Argonauts of the Western Pacific - Bronisław Malinowski (darmowa biblioteka online .TXT) 📖
Argonauts of the Western Pacific to rozprawa naukowa autorstwa Bronisława Malinowskiego. Jest ona efektem wyprawy badacza na wyspy Toulon i wyspy Trobriandzkie.

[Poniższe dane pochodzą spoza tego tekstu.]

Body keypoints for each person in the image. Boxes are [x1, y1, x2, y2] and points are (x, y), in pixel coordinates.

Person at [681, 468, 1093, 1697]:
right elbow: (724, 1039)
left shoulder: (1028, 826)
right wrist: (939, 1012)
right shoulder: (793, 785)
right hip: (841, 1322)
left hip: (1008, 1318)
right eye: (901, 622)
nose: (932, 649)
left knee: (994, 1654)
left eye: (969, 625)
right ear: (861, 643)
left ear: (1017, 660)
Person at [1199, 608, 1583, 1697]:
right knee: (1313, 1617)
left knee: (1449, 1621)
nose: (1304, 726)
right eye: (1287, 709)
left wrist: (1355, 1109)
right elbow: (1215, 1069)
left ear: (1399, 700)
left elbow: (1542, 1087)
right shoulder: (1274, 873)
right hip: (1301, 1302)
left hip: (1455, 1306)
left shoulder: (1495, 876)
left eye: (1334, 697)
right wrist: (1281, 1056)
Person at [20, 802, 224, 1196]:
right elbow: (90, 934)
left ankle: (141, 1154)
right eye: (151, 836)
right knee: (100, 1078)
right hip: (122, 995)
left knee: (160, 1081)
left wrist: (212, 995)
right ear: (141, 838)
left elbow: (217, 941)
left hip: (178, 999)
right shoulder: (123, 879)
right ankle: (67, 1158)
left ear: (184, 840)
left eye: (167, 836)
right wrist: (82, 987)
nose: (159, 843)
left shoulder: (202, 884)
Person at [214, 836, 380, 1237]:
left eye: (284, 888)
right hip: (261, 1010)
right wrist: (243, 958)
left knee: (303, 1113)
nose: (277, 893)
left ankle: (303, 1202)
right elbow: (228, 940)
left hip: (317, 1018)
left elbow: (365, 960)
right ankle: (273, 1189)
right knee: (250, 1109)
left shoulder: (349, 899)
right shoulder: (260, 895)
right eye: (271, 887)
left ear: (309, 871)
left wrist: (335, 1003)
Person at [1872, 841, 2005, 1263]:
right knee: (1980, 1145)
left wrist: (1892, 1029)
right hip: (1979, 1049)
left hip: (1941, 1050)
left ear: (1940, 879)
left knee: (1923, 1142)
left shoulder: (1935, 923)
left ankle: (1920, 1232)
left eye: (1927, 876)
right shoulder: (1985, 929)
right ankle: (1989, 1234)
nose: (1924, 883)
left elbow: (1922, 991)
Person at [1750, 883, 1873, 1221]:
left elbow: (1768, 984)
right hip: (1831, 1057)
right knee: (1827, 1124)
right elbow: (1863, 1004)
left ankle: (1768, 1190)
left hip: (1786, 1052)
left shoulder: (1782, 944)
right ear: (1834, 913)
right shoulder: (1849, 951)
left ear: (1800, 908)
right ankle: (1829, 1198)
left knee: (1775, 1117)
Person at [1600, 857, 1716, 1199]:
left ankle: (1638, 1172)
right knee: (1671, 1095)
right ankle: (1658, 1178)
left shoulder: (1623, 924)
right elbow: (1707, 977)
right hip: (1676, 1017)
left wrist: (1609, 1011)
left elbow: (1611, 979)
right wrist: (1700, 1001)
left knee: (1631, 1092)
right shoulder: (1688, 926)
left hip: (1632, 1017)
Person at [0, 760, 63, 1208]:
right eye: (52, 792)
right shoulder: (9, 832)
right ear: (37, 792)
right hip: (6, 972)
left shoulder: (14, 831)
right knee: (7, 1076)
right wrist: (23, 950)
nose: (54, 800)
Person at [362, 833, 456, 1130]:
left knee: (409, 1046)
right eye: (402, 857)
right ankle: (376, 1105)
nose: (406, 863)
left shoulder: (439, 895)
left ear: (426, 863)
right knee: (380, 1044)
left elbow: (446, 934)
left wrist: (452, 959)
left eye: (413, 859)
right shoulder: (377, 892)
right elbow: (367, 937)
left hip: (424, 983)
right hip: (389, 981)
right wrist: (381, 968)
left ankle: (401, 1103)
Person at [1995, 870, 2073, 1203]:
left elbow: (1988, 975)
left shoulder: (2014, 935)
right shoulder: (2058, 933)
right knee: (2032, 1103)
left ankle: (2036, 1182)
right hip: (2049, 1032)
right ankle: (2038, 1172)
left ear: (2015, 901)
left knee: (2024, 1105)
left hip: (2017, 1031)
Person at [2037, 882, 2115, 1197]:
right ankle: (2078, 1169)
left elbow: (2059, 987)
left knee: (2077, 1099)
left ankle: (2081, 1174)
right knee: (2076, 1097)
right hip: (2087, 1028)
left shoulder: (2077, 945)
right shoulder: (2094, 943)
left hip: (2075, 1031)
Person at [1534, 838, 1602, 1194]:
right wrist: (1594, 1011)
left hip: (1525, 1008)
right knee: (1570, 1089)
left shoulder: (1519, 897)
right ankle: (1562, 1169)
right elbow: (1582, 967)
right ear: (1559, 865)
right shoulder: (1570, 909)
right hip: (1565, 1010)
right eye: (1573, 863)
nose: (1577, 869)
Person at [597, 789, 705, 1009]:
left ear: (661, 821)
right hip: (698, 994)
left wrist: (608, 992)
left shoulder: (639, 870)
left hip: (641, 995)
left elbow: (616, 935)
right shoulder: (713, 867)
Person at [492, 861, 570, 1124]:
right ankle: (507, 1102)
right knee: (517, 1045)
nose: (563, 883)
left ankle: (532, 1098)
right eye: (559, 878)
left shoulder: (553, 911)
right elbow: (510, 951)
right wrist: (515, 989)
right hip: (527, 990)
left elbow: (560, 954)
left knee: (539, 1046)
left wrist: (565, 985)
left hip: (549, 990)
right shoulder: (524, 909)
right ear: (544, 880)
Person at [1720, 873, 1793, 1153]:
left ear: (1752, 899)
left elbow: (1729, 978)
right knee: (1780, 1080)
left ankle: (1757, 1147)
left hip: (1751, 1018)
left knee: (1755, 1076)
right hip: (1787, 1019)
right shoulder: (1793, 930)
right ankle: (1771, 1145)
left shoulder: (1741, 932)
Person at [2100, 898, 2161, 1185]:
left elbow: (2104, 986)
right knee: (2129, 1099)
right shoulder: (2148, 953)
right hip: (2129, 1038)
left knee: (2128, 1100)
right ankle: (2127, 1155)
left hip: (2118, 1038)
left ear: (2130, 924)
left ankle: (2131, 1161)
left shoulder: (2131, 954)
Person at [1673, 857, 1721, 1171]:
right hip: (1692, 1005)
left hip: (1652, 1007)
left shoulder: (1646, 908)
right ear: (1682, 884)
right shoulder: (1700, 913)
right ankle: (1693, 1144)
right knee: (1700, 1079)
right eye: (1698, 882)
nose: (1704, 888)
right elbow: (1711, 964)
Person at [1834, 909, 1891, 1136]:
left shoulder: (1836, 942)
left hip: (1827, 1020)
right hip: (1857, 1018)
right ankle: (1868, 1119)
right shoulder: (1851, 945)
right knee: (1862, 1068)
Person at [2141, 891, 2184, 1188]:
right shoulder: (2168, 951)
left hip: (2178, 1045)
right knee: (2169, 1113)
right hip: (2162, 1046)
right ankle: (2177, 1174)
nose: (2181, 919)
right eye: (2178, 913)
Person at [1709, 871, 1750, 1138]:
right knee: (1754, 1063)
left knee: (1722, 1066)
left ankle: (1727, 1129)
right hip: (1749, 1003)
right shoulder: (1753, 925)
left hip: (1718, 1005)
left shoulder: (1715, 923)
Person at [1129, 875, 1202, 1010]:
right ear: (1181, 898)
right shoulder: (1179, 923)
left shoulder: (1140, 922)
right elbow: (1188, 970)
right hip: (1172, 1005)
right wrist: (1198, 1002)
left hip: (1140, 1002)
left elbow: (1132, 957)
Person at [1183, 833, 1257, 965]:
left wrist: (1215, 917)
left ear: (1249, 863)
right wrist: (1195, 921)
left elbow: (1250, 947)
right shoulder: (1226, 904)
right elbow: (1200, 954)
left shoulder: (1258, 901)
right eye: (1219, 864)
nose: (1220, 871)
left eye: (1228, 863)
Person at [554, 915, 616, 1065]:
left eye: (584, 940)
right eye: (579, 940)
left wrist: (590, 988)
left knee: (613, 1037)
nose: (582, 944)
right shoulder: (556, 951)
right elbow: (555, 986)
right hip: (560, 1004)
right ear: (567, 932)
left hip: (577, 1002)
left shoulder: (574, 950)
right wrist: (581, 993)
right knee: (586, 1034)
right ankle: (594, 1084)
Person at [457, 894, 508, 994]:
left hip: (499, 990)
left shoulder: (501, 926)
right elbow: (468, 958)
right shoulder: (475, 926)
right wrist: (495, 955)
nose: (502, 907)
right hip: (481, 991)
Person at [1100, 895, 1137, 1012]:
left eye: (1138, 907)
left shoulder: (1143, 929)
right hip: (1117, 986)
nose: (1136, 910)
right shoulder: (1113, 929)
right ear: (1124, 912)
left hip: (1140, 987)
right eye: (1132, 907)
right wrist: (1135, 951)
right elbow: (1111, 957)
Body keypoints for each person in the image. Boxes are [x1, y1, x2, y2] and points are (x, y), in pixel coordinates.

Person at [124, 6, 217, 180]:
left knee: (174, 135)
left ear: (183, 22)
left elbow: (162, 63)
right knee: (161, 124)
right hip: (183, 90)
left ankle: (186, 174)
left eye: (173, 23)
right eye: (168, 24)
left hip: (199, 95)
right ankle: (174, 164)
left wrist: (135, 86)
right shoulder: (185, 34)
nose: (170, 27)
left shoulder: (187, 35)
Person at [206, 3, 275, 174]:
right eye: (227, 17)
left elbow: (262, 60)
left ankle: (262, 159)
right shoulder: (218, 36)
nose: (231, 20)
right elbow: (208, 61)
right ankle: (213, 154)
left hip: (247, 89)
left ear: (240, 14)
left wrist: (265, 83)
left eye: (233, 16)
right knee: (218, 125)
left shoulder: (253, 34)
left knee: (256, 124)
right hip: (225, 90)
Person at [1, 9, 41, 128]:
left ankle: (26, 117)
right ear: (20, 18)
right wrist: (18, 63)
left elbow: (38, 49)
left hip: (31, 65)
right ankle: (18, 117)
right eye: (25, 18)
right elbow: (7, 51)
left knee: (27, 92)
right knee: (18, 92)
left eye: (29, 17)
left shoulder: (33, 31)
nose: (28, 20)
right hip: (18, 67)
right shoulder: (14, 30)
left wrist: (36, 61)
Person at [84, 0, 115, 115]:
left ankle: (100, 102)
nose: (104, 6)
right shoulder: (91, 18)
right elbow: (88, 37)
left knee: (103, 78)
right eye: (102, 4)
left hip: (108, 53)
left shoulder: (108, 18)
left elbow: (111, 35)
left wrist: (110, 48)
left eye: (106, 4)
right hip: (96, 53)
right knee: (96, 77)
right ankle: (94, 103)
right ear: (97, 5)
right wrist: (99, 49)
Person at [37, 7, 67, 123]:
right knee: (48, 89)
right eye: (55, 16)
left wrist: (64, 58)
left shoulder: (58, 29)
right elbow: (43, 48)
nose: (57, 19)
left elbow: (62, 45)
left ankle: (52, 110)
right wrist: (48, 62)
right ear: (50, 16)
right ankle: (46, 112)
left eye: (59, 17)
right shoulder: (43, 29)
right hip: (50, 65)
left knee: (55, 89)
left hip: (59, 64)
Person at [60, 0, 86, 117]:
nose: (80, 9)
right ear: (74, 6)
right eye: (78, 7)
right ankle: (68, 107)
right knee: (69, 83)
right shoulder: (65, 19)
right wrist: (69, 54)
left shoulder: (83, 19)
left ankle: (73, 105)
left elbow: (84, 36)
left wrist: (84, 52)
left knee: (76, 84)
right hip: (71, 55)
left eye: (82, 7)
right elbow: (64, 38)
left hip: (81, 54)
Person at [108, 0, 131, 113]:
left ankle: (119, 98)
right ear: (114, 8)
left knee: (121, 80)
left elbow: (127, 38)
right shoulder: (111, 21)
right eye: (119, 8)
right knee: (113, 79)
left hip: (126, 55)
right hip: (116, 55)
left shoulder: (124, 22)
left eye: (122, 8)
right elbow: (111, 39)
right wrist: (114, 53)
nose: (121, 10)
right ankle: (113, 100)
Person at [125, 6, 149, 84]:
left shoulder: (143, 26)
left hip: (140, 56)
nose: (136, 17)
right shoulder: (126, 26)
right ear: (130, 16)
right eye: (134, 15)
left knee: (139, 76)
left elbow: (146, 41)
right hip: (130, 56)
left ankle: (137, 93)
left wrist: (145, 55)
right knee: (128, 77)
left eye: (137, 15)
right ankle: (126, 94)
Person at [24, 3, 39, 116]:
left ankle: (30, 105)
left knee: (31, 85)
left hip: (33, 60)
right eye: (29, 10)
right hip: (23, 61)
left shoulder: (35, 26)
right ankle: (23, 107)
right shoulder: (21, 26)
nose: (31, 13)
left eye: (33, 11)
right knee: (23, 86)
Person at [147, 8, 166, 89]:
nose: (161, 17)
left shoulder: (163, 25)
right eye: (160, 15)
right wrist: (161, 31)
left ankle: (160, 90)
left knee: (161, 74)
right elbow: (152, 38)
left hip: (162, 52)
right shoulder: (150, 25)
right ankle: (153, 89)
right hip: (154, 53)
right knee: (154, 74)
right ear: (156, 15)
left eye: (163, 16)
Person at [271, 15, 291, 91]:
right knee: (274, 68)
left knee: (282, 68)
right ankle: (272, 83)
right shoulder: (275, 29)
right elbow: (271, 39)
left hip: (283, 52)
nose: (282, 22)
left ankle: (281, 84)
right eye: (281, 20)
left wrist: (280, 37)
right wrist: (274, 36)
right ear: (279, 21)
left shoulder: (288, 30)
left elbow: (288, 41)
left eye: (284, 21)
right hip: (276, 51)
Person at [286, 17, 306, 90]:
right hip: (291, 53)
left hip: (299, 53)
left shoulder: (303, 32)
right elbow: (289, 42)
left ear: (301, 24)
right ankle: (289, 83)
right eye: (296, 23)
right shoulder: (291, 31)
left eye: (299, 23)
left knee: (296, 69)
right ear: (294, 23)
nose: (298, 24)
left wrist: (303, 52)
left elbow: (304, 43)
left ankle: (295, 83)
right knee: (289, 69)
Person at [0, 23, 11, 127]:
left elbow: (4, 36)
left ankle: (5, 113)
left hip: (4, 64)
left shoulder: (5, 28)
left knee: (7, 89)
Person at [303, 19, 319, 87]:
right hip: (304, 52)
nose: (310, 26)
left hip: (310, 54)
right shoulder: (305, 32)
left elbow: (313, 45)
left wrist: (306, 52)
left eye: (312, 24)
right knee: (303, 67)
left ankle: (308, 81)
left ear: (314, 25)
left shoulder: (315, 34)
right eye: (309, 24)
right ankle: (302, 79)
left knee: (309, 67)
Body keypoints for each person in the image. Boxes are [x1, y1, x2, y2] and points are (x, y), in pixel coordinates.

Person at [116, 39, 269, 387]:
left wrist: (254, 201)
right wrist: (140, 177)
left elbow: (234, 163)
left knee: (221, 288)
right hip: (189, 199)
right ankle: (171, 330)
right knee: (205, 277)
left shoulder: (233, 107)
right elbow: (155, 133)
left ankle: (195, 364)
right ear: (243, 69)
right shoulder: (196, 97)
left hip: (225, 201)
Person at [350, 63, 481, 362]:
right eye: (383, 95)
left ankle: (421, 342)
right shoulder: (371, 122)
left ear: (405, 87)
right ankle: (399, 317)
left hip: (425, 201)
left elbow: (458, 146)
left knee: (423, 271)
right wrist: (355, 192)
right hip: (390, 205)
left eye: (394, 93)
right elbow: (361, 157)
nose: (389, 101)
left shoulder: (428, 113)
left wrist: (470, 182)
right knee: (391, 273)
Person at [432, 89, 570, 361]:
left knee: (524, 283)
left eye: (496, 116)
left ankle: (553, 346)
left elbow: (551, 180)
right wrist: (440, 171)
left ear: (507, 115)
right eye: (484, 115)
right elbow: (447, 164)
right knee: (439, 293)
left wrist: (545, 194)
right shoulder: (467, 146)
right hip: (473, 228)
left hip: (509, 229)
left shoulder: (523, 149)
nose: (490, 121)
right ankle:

Malinowski opisuje w niej przede wszystkim rytuał Kula, ukazujący zdolności handlowe ludów tam żyjących. Rytuał polega na wymianie biżuterii, opierającej się na pewnych szytwno ustalonych regułach związanych m.in. z równą wartością wymienianych przedmiotów. Malinowski upatruje w przedstawicielach społeczeństw pierwotnych wcielenia Argonautów z mitologii greckiej, którzy udali się po Złote Runo. Rozprawa Malinowskiego została oparta na wynikach jego metody badań antropologicznych — metody uczestniczącej, a nie wyłącznie obserwacyjnej. Jego działalność była przełomowa dla antropologii, która do tej pory bazowała na prowadzeniu obserwacji, a także rozszerzaniu założeń na kolejne wyniki badań.
Bronisław Malinowski był polskim antropologiem i socjologiem publikującym w pierwszej połowie XIX wieku. Prowadził badania społeczeństw pierwotnych w różnych zakątkach świata.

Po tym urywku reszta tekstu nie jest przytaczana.